A recent ruling from the U.S. District Court for the Eastern District of Michigan has provided more guidance in predicting how COVID-19 related losses and litigation will be handled.
In Turek Enterprises, Inc., d/b/a Alcona Chiropractic v. State Farm Mut. Auto. Ins. Co., et al,the Court ruled that State Farm Mutual Automobile Insurance Co. did not have to cover a chiropractic office’s losses alleged from government-ordered closures due to COVID-19. The Court held that the insured failed to allege physical loss and that the virus exclusion bars coverage.
This class action lawsuit seeking business interruption coverage was denied because the entire case focused on the definition of “direct physical loss;” however, did not demonstrate any “tangible damage to covered property” that was required as a condition precedent to coverage.
The chiropractor sued State Farm in June alleging the insurer wrongfully applied a virus exclusion to deny coverage. The insured argued the virus exclusion did not relate to the claimed losses, which were solely caused by government-closure orders. To support its position, the insured also argued COVID-19 was not present on its property, negating the “virus” related exclusion.
In Judge Ludington’s Order, the Court noted that even if the chiropractor alleged that the government-mandated closures were the cause of loss, “closure orders” were in response to curbing the spread of COVID-19 and the virus that causes it. Accordingly, the chiropractor’s business losses were barred by the policy’s virus exclusion. The chiropractor’s position disregarded “the anti-concurrent causation clause, which extend[ed] the virus exclusion to all losses where a virus is part of the causal chain.”

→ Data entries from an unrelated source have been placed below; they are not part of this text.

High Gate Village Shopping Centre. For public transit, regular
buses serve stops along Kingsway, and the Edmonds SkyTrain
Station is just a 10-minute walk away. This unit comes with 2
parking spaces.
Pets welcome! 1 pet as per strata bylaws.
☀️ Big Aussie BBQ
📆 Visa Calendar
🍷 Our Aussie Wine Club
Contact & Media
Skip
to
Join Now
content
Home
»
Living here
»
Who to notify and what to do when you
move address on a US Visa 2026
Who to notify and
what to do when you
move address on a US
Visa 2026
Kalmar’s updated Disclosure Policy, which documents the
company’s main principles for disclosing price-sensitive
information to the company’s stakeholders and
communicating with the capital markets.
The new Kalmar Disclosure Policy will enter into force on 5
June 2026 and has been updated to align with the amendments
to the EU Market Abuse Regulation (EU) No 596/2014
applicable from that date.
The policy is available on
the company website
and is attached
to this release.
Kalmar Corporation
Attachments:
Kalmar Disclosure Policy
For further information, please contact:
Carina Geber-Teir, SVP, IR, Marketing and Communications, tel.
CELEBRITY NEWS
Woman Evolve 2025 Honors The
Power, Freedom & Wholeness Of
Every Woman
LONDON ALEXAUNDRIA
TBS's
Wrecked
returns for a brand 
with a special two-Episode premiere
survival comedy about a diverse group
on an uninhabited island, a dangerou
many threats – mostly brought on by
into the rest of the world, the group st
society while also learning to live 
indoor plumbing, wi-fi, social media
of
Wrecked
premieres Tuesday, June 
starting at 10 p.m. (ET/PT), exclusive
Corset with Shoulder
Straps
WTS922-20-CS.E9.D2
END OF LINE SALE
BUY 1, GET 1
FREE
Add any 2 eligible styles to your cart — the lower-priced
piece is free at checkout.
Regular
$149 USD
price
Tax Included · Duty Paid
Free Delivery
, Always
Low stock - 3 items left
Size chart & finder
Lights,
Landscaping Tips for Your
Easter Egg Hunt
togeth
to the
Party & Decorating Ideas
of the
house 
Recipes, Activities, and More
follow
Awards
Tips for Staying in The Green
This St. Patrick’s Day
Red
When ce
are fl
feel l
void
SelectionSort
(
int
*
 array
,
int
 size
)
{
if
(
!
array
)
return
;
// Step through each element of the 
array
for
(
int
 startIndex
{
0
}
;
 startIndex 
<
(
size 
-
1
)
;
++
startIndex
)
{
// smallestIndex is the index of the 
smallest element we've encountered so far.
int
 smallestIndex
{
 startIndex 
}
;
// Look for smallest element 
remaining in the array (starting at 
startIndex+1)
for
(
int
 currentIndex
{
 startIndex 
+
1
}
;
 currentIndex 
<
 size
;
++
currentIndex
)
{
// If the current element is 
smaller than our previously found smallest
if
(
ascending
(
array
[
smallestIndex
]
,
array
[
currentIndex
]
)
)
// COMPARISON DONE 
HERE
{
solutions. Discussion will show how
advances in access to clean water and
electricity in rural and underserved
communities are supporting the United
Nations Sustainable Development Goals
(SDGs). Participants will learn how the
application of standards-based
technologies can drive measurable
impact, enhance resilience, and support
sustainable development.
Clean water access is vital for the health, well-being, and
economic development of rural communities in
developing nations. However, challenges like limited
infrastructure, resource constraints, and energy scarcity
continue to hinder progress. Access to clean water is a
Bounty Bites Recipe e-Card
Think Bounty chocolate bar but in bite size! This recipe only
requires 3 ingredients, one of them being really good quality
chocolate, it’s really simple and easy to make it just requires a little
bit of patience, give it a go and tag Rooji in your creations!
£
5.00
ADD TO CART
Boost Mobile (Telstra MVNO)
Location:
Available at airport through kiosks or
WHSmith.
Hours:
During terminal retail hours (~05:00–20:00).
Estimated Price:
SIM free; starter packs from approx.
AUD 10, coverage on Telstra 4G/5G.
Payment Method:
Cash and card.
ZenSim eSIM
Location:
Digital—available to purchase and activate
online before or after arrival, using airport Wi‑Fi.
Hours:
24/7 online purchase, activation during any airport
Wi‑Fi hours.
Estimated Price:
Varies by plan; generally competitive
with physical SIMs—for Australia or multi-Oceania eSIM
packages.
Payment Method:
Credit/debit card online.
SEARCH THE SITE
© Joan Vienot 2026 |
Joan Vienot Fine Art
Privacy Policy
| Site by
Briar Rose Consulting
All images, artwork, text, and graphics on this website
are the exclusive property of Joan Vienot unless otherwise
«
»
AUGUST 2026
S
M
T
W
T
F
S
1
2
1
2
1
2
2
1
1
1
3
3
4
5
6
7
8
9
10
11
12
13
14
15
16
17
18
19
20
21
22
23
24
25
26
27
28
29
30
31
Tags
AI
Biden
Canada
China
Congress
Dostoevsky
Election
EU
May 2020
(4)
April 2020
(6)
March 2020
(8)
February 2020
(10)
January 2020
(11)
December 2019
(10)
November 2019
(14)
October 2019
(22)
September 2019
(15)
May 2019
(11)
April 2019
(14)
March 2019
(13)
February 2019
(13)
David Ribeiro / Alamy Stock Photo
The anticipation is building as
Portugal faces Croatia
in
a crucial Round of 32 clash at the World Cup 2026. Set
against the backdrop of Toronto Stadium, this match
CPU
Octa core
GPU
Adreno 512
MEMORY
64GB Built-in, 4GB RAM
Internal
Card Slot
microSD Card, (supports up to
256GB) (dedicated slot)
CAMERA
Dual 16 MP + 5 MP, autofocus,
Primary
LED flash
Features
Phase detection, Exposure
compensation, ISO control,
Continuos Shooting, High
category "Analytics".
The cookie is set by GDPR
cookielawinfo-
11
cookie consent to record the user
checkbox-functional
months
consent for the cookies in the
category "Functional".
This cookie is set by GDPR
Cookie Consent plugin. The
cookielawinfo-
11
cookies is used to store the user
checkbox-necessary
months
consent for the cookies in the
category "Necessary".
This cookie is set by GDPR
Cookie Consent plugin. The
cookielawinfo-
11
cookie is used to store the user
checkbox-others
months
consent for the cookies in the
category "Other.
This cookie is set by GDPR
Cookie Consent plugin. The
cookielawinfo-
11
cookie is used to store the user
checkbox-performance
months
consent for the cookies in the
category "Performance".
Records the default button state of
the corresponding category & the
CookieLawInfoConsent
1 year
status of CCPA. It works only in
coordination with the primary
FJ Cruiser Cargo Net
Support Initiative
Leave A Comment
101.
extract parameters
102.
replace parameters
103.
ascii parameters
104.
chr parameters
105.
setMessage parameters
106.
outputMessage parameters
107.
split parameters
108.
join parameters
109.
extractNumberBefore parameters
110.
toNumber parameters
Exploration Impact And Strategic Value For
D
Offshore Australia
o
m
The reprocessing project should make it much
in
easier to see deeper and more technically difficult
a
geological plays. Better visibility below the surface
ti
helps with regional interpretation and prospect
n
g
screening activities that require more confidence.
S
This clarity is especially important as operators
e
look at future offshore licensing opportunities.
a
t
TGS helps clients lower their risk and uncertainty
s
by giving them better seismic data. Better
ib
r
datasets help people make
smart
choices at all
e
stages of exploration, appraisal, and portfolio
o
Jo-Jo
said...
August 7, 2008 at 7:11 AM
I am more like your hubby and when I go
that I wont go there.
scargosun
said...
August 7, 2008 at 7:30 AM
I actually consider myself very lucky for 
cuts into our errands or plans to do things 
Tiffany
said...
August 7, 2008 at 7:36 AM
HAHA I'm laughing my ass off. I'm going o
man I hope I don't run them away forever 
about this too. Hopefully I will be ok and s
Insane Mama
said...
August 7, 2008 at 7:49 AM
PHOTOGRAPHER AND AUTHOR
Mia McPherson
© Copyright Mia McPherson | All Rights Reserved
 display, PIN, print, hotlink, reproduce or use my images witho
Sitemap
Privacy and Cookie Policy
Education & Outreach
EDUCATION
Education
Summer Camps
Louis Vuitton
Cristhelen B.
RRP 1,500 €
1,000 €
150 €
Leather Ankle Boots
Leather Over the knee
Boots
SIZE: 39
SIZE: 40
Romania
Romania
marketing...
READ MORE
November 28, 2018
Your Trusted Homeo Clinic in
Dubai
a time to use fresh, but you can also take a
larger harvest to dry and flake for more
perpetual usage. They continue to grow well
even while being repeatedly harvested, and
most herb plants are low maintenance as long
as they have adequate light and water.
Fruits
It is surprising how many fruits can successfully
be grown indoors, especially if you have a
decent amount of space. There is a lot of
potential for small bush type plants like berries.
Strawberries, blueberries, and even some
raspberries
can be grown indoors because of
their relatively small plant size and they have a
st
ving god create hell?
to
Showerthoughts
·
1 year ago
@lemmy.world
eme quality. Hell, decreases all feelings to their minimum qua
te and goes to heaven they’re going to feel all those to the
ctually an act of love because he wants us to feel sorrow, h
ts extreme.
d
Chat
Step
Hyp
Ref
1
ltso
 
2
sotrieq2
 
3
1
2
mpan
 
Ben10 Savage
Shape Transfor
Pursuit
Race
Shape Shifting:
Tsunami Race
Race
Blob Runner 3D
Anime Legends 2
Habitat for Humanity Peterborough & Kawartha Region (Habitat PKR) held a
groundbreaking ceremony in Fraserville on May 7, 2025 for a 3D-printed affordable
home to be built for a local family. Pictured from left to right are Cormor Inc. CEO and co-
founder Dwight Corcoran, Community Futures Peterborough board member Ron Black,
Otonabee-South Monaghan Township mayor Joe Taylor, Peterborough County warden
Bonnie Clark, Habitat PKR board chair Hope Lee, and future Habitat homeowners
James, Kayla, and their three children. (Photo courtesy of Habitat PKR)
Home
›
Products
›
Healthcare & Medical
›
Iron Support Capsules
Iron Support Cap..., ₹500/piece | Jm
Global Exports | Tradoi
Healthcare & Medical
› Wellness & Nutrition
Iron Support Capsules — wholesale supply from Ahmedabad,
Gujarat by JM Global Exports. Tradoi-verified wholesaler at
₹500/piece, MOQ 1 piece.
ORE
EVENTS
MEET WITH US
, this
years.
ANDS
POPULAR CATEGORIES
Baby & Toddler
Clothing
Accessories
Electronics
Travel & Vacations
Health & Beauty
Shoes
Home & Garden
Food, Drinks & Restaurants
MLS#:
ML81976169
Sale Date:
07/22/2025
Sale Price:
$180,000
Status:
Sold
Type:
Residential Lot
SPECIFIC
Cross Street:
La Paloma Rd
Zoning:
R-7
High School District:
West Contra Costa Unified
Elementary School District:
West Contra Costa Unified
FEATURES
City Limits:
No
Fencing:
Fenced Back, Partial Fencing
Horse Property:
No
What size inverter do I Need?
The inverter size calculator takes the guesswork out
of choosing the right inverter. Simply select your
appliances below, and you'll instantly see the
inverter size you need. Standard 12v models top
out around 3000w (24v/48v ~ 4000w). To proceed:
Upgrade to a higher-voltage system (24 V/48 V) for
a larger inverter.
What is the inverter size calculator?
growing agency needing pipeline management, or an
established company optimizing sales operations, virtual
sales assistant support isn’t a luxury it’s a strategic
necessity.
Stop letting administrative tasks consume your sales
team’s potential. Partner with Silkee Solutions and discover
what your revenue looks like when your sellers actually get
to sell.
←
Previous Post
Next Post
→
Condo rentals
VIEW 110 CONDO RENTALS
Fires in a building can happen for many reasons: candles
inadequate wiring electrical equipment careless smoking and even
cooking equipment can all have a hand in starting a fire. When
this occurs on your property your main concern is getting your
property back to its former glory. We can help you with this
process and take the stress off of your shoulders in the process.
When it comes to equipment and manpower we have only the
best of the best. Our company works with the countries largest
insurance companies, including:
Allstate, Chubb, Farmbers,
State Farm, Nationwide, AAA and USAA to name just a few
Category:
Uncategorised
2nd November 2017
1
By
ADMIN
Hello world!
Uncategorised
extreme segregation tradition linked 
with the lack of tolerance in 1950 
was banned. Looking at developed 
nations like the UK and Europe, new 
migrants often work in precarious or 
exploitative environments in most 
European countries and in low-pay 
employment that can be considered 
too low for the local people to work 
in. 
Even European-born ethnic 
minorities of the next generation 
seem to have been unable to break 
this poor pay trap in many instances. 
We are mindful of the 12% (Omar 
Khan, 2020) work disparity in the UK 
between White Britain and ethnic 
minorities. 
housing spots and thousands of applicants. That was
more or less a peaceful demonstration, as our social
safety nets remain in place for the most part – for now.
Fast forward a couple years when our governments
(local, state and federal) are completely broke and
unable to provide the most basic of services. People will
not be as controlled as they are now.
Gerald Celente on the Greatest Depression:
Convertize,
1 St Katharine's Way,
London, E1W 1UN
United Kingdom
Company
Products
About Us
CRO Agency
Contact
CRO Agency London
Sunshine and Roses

Plaintiff argued the exclusion applied only to decontamination costs and State Farm misrepresented that provision of the policy. In reviewing the applicable policy, Judge Ludington found that “[b]y its terms, the policy does not limit the virus exclusion to contamination, and plaintiff has failed to show that the virus exclusion is ambiguous.” Furthermore, “[e]ven if defendants misrepresented the purpose and extent of the virus exclusion in 2006, the plain, unambiguous meaning of the virus exclusion today negates coverage.”
In another creative argument, Plaintiff argued it had experienced “tangible” damage because the business was suspended by government closure orders; therefore, the business necessarily incurred ongoing “passive depreciation,” instead of a direct physical loss. The “passive depreciation” damage argued that all business equipment was continuing to lose value based on age and non-use. The Court rebuffed this argument by reasoning “[t]he plain meaning of direct physical loss to covered property requires that there be a loss to covered property, and not just any loss.”
Ultimately, counsel and the plaintiff’s bar are both becoming more creative looking for special policy terms which ambiguity could open the door to such an argument as pleaded in this matter. Carriers should be addressing each claim and litigated coverage file on the individual claim’s separate and distinct terms, facts and application. No two COVID-19 claims are the same, and each coverage issue must be individually reviewed in order to fairly and accurately determine coverage and its application.